SELECTION
Then, we look at the body of the server response

{"count":89955,"name":"Terry","gender":"male","probability":0.75}

Notice that this has 65 characters and is in JSON format. We get a frequency (count), the name we were checking up on, the likely gender, and the probability that someone with that name is of that gender (in this case, male).

Example: CURL requests in R and Python

Both R and Python use CURL as a backend to interact with the internet at large, but it is often easier to send requests using a request-specific library, such as httr2.

Let’s connect to the Evil Insult Generator API and get one insult from R in Greek (lang=el) in XML (type=xml) and one from Python in Russian (lang=ru), formatted as JSON (type=json).

Please note that I have no idea how evil/off-color these insults might be, but the idea of an API just to insult you (in many languages) is amusing enough to demonstrate even at the risk that it is crude. We’re requesting these in non-English languages in the hopes of minimizing the offense (though the comment in the response gives a rough translation). If you are fluent in Russian or Greek, please feel free to substitute Spanish (es), German (de), French (fr), Greek (el), Russian (ru), Chinese (zh), Hindi (hi), Polish (pl), or another language of your choice. I think this API is using ISO 639 2-letter language codes, and it will return a string of asterisks if it doesn’t understand your language – it doesn’t seem to have insults in every possible language, but I’ve verified a few modern/common ones.

Make sure you have the httr2 library installed (it’s a dependency of a lot of tidyverse packages, so you may already have it).

library(httr2)
req <- request("https://evilinsult.com/generate_insult.php/?lang=el&type=xml") |>
  req_perform()

resp_raw(req) # response header and body
## HTTP/1.1 200 OK
## server: nginx
## date: Wed, 09 Jul 2025 14:13:48 GMT
## content-type: text/xml;charset=UTF-8
## vary: Accept-Encoding
## x-powered-by: PHP/7.4.33
## strict-transport-security: max-age=31536000; includeSubDomains; preload
## x-frame-options: SAMEORIGIN
## x-content-type-options: nosniff
## cache-control: max-age=172800
## expires: Fri, 11 Jul 2025 14:13:47 GMT
## vary: Accept-Encoding,User-Agent
## content-encoding: br
## 
## <?xml version="1.0"?>
## <insult_info>
##   <number>340</number>
##   <language>el</language>
##   <insult>&#x3A0;&#x3B1;&#x3C2; &#x3BA;&#x3B1;&#x3BB;&#x3AC; &#x3C1;&#x3B5; &#x3BC;&#x3B1;&#x3BB;&#x3AC;&#x3BA;&#x3B1;;</insult>
##   <created>2025-06-29 16:38:22</created>
##   <shown>677</shown>
##   <createdby/>
##   <active>1</active>
##   <comment>Are you thinking straight?</comment>
## </insult_info>
xml_resp <- resp_body_string(req) # response body, encoded as a string

library(xml2)

PROBLEMS AND TASKS
#1 In the excerpt on API requests in R and Python, what does the Evil Insult Generator API return when it doesn't understand the requested language?
#2 Decide whether each statement agrees with the excerpt on API requests in R and Python, answering yes or no and quoting the exact words of the excerpt that decide it. (a) R and Python both rely on CURL as a backend for reaching the internet. (b) The R request asks for the insult in Russian. (c) The httr2 library is a dependency of many tidyverse packages.
#3 Carry on the excerpt on API requests in R and Python, starting after its last line.

GIVEN INFORMATION
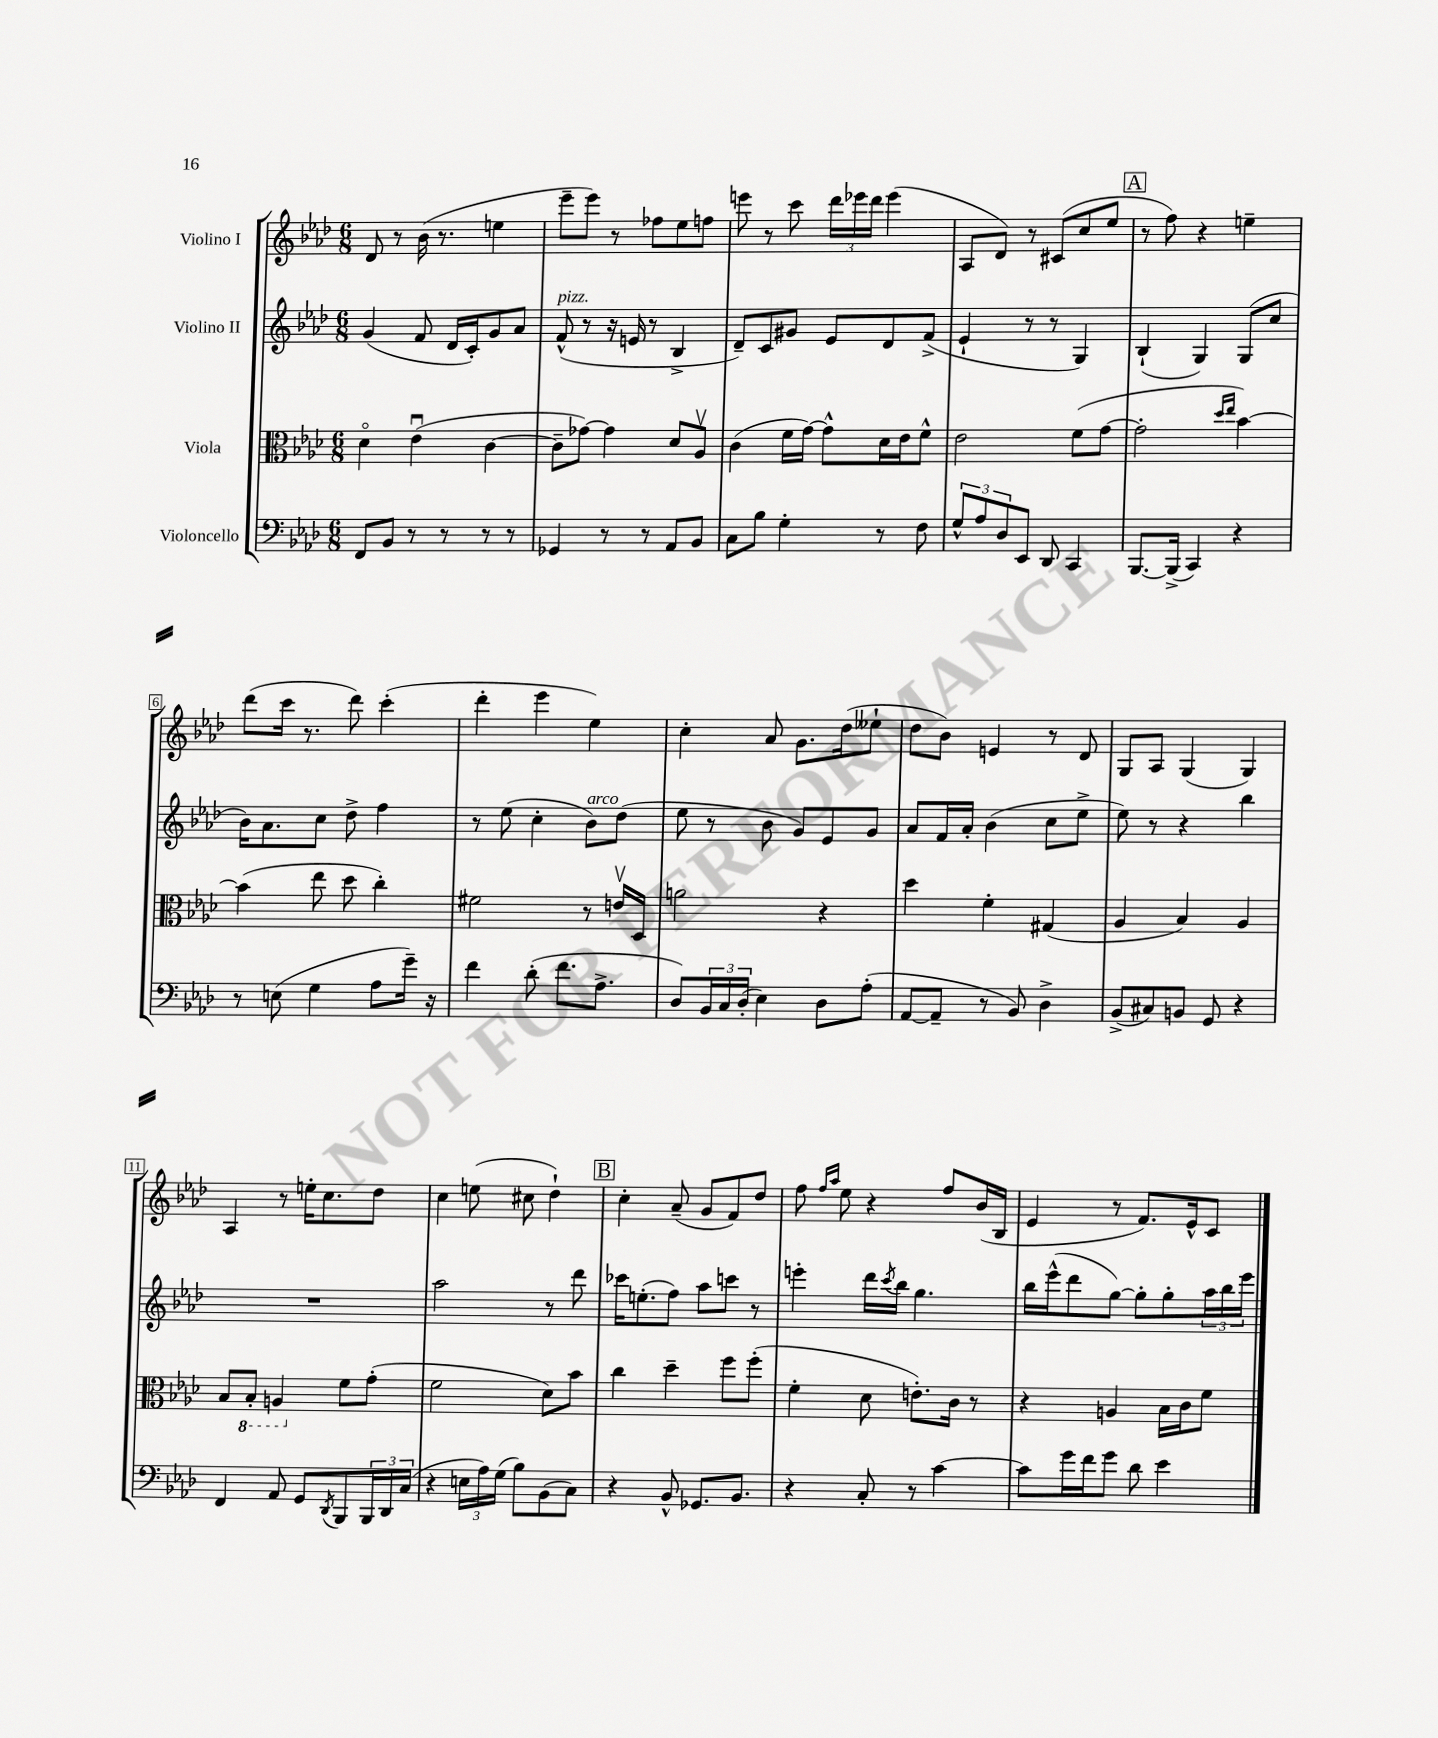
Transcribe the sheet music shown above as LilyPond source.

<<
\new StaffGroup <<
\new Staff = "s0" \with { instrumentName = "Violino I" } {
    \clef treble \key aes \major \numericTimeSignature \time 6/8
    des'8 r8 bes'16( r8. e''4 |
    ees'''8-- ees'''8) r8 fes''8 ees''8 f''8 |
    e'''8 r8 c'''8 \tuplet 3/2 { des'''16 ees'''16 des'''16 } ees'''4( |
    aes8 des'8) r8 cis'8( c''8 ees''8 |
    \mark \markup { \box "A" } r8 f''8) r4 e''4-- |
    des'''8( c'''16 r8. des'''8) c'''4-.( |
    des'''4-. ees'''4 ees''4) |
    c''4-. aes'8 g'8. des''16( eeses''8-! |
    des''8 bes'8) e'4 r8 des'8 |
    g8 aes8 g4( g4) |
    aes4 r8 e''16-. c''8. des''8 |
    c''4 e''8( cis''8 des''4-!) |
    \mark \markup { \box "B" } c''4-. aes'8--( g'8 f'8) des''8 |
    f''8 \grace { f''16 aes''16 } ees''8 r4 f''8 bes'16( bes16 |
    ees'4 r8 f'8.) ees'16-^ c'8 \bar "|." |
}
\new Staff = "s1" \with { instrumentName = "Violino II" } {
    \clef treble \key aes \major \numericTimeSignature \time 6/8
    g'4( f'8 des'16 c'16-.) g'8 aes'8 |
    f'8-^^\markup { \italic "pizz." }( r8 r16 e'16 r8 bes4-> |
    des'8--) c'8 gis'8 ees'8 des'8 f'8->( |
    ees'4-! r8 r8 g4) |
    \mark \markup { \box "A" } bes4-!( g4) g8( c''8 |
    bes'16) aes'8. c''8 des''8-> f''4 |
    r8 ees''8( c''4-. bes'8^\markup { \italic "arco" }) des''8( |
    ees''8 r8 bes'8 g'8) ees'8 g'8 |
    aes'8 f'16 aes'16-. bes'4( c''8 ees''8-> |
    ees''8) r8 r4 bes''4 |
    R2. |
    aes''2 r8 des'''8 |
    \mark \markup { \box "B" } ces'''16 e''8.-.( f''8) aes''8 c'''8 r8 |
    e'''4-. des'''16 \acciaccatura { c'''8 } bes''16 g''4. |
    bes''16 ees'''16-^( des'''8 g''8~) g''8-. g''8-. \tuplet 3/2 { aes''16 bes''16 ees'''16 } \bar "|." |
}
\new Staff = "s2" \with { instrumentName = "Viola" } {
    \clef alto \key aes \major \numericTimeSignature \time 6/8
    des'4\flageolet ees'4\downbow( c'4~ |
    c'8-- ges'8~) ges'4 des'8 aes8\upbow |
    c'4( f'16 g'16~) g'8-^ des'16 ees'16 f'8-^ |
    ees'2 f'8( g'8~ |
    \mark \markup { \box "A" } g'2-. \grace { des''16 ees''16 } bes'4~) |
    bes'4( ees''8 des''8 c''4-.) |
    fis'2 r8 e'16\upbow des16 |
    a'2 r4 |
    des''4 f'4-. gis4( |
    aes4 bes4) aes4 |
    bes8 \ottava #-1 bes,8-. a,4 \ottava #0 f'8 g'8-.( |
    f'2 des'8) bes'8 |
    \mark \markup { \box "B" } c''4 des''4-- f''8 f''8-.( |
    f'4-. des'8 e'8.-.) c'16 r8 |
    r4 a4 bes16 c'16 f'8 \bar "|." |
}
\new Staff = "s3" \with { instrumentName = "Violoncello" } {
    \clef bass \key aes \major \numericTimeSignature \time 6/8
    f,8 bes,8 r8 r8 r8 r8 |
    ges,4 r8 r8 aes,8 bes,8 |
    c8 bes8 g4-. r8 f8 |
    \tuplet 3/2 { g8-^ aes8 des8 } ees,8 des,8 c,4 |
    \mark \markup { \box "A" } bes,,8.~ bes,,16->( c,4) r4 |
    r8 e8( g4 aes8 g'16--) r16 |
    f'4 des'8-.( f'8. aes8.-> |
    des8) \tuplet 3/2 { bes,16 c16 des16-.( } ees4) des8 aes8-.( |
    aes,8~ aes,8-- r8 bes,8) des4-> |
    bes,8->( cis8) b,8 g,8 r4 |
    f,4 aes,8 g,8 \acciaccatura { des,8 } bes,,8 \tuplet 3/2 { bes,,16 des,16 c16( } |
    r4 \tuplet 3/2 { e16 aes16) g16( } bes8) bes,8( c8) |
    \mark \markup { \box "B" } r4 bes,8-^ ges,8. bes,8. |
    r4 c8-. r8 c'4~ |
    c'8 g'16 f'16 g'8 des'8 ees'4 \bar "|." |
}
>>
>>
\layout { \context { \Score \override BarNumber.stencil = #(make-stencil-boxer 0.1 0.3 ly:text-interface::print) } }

RESULTS OF THE TASKS
#1 A string of asterisks.

#2
(a) Yes: "Both R and Python use CURL as a backend to interact with the internet at large"
(b) No: "get one insult from R in Greek (lang=el)"
(c) Yes: "it’s a dependency of a lot of tidyverse packages"

#3
read_xml(xml_resp)
## {xml_document}
## <insult_info>
## [1] <number>340</number>
## [2] <language>el</language>
## [3] <insult>Πας καλά ρε μαλάκα;</insult>
## [4] <created>2025-06-29 16:38:22</created>
## [5] <shown>677</shown>
## [6] <createdby/>
## [7] <active>1</active>
## [8] <comment>Are you thinking straight?</comment>

In Python, make sure you have the requests library installed.

import requests

req = requests.get("https://evilinsult.com/generate_insult.php/?lang=ru&type=json")
req.headers
## {'Server': 'nginx', 'Date': 'Wed, 09 Jul 2025 14:13:49 GMT', 'Content-Type': 'application/json', 'Transfer-Encoding': 'chunked', 'Connection': 'keep-alive', 'Vary': 'Accept-Encoding, Accept-Encoding,User-Agent', 'X-Powered-By': 'PHP/7.4.33', 'Strict-Transport-Security': 'max-age=31536000; includeSubDomains; preload', 'X-Frame-Options': 'SAMEORIGIN', 'X-Content-Type-Options': 'nosniff', 'Cache-Control': 'max-age=172800', 'Expires': 'Fri, 11 Jul 2025 14:13:49 GMT', 'Content-Encoding': 'gzip'}
req.json() # python will format JSON as a dict, which is easier to work with
## {'number': '939', 'language': 'ru', 'insult': 'Нахуя́\xa0мне э́то на́до?\xa0', 'created': '2025-07-09 16:10:10', 'shown': '60260', 'createdby': 'Neriman', 'active': '1', 'comment': 'Why the fuck do I need this?'}

Interestingly, you can also pass the undocumented parameter number and get a non-random insult, but this seems to only work in the web browser - the API appears to return a random insult even when number is specified.

Example: Weather Data

The National Weather Service provides a free API for public weather data access. The only requirement is that you provide a user-agent identifying your application and including contact information (an email address). Assemble the temperature forecast data for Moore, OK (lat = 35.339508, long = -97.486702) and plot it using a line graph. You may need to make several requests to get the data you want.

library(httr2)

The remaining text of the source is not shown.